In direzione opposta sono andati invece gli studi sul decision making nelle organizzazioni di Hebert Simon (1957) ricordato anche per i fondamentali contributi alla computer science. Simon fu il primo a spostare l’attenzione sulla critica all’assunto di razionalità sul quale ruotavano le teorie decisionali, che, sarcasticamente, definì modelli della razionalità olimpica. Infatti, secondo Simon, la razionalità olimpica, nella sua eleganza e semplicità, poteva appartenere giusto ad un essere astratto, mitologico, magari ad una divinità, appunto, vivente sul Monte Olimpo, ma non all’uomo, per quanto intelligente ed informato potesse essere. Contrapposto a quello di razionalità olimpica Simon propose il concetto di razionalità limitata (1957), come assunto più solido su cui fare riferimento per la costruzione di modelli capaci di descrivere, realmente, il comportamento del decisore. Secondo questa definizione il decisore per far fronte alle limitate capacità del cervello deve operare un’attenta selezione tra gli stimoli da cui sovente viene bombardato. Questo processo di selezione lo porta molto spesso a fare scelte subottimali, che sono caratterizzate dal fatto di permettere il raggiungimento di soluzioni soddisfacenti piuttosto che ottimali. Dunque il decisore, specie in situazioni complesse in cui si devono elaborare molti dati, adopera procedure cognitive, chiamate procedure satisfacing, oppure euristiche di ragionamento. Queste strategie sono compatibili da un lato con il bisogno di accuratezza della decisione, dall’altro con la necessità di contenere lo sforzo cognitivo. Per questo contributo Simon ha ricevuto il premio Nobel per l’economia nel 1978.

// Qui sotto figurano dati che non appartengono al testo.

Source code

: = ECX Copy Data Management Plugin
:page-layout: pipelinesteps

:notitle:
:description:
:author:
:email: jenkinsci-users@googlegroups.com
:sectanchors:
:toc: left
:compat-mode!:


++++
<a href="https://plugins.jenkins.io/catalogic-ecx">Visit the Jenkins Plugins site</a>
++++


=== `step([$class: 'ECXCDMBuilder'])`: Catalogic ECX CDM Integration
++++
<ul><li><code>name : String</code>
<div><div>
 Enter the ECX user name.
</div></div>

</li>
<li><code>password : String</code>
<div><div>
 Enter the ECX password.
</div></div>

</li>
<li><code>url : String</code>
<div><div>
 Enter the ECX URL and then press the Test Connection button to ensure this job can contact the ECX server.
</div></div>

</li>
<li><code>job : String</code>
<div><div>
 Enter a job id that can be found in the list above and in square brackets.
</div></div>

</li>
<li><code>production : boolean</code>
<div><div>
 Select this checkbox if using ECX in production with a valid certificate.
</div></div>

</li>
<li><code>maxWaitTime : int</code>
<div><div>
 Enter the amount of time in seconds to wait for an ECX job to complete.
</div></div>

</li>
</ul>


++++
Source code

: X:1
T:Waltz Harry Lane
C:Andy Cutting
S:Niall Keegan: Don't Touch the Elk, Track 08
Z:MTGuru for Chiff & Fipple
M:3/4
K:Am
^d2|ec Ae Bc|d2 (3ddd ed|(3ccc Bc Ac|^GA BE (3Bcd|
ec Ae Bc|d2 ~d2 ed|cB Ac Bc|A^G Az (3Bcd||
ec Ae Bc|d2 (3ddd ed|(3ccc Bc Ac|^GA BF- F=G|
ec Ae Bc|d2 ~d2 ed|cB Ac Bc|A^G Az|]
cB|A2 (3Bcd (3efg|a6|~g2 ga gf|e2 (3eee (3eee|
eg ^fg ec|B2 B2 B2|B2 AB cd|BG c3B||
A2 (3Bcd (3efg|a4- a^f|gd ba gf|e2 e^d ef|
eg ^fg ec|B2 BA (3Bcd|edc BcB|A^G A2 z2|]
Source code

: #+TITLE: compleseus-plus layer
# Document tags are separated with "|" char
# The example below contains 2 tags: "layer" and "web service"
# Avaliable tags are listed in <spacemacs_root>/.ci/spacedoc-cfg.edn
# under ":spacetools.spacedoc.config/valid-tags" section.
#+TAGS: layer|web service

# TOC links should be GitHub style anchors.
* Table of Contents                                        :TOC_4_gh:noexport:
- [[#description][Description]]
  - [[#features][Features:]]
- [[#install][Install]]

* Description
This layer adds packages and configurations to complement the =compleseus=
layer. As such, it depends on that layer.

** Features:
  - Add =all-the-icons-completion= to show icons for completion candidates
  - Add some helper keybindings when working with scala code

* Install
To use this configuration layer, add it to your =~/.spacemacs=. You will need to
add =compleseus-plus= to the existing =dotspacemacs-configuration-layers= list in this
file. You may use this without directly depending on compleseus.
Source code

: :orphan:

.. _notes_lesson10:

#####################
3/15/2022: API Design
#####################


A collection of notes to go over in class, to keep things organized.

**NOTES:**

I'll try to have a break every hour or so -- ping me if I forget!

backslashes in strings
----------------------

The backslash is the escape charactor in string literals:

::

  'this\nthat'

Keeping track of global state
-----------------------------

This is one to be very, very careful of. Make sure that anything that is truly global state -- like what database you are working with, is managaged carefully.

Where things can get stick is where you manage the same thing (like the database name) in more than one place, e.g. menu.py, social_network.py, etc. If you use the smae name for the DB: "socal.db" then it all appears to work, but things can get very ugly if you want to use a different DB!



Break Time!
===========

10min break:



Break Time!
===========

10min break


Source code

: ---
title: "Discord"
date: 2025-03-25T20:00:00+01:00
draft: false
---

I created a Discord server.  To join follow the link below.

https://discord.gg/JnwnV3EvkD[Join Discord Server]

Il lavoro di Simon segnerà una svolta decisiva per la scienza delle decisioni, oltre che un esplicito invito a considerare le variabili psicologiche nell’analisi del comportamento economico. Tra i primi psicologi a raccogliere questo invito sono stati i due israeliani Daniel Kahneman ed Amos Tversky, i quali hanno chiarito ulteriormente l’opera simoniana, mostrando anche numerosi nuovi aspetti del modo in cui prendiamo decisioni. Un esempio di tale evoluzione del lavoro di Simon è lo
studio di Kahneman e Tversky (1973; 1974) sulle euristiche. Infatti le loro ricerche, analizzando ancor più a fondo i processi cognitivi del decisore, hanno mostrato come esistano diverse tipologie di euristiche e come ognuna di queste porti a specifici bias, parola che in greco significa errore, ivi inteso come errore cognitivo. Tra quelle principali, nonché passate alla storia come le prime individuate dai due studiosi, nei primi anni 70′, vi sono l’euristica di rappresentatività, l’euristica di ancoraggio e di aggiustamento,e l’euristica di disponibilità (Kahneman e Tversky,1974).